BBC Desert Island Discs Archive
BBC Home Service/ BBC Radio 4 1942 - Present
The long-running music request programme Desert Island Discs
isn't a radio drama, but a trawl through the excellent BBC site on the series (http://www.bbc.co.uk/radio4/features/desert-island-discs) and the numerous podcasts available for download, stretching from 1951 to the present, reveals a fascinating sonic
history about the ways in which radio styles of presentation have changed.

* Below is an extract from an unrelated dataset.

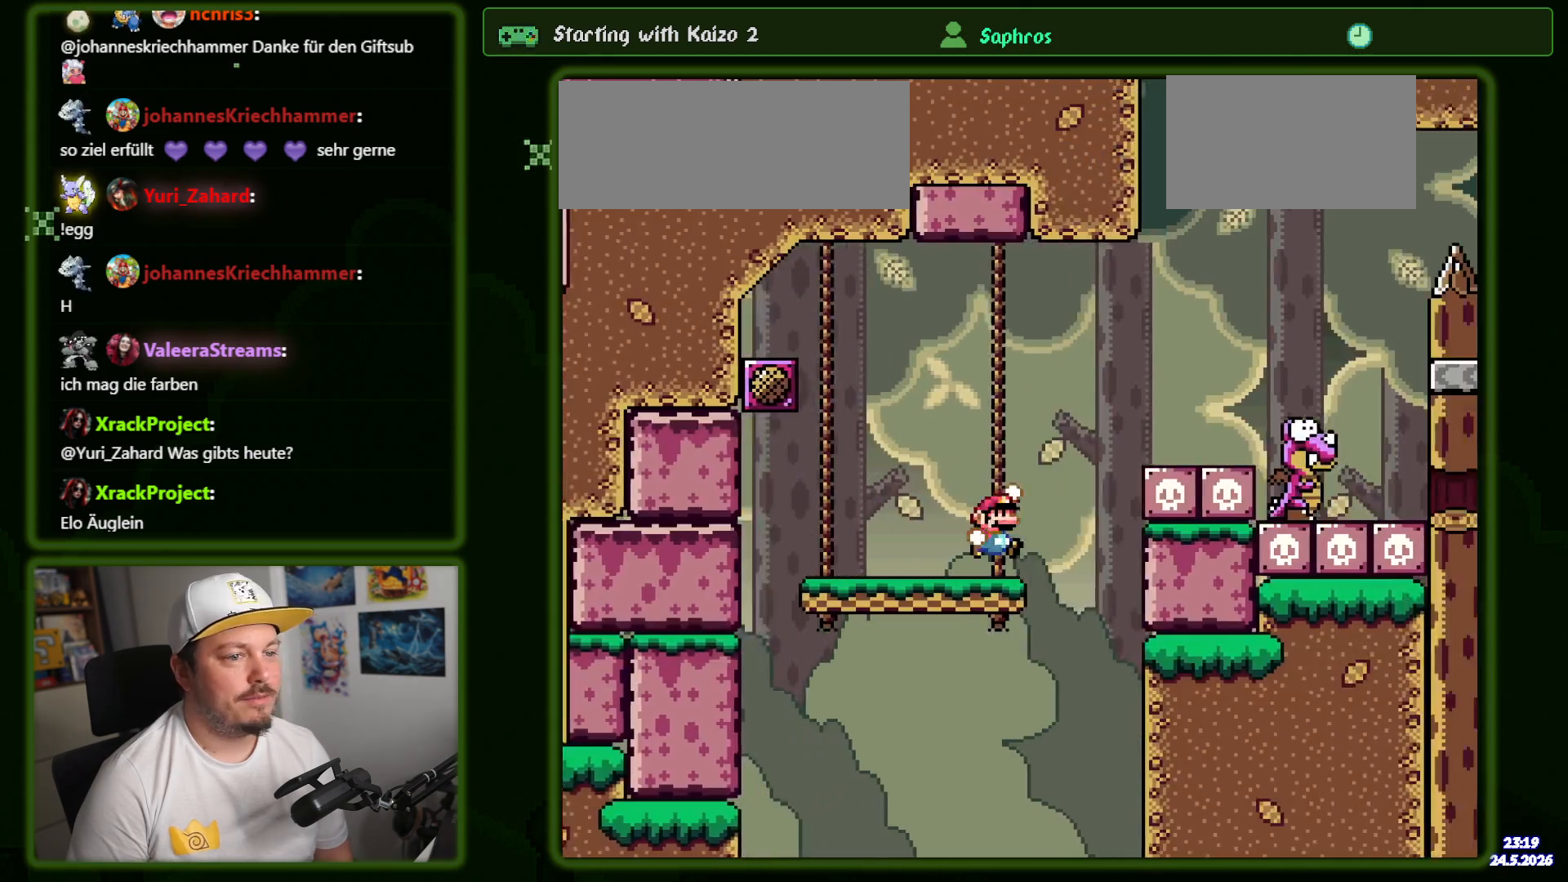
{"dt_ms": 500, "buttons": ["B", "Y", "DPAD_RIGHT"], "events": []}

The castaways in the earliest programmes in the archive include Margaret Lockwood
(1951), Jimmy Edwards (also 1951), Sir Malcolm Sargent (1955), Emlyn Williams (also 1955), Liberace (1960) and Gracie Fields
(1961). The presenter is also the programme's creator, Roy Plomley, whose marked RP tones seem perfectly in keeping with the
prevailing style of the times: the BBC announcers speak in much the same way. At that time Desert Island Discs lasted
for thirty minutes, giving just enough time for the castaways to introduce their selections, explain why they chose them,
and tell one or two stories about their lives. Plomley took a back seat, allowing the castaways ample opportunity to speak
for themselves.
Although we don't learn much about their lives, the castaways' characters emerge
through their choices of music. Thus Jimmy Edwards' love of brass band music was inspired by his time in the RAF, when he
played in orchestras as well as telling jokes. The actor/comedian Bransby Williams, interviewed in 1957, chose a lot of music
from his childhood and/or early maturity in the Victorian and Edwardian eras, including music-hall songs and Elgar's "Pomp
and Circumstance" march. Above all, the focus of our attention centres on the castaway: Plomley's role is confined to prompting
them, should they run out of things to say.
In contemporary editions of Desert Island Discs, the programme's running-time
has increased from thirty to forty-five minutes. Interviewer Kirsty Young spends a lot of time finding out about the castaways'
lives, and why their choices of music matter to them. Consequently the programme has evolved into a chat-show with music;
the only difference from other chat-shows being that none of the castaways are out to promote anything. Rather they are encouraged
to talk in a conversational way about important aspects of their professional and personal lives. While Kirsty Young is a
sympathetic interviewer, she does not fade into the background like Plomley; rather she assumes a role similar to that of
a news-anchor, determining the direction of each programme.
I think it would be invidious to say whether I prefer one style of presentation to
another: Desert Island Discs was, and ever shall be, a very pleasant programme to listen to, as a piece of entertainment
as well as a living example of broadcasting history.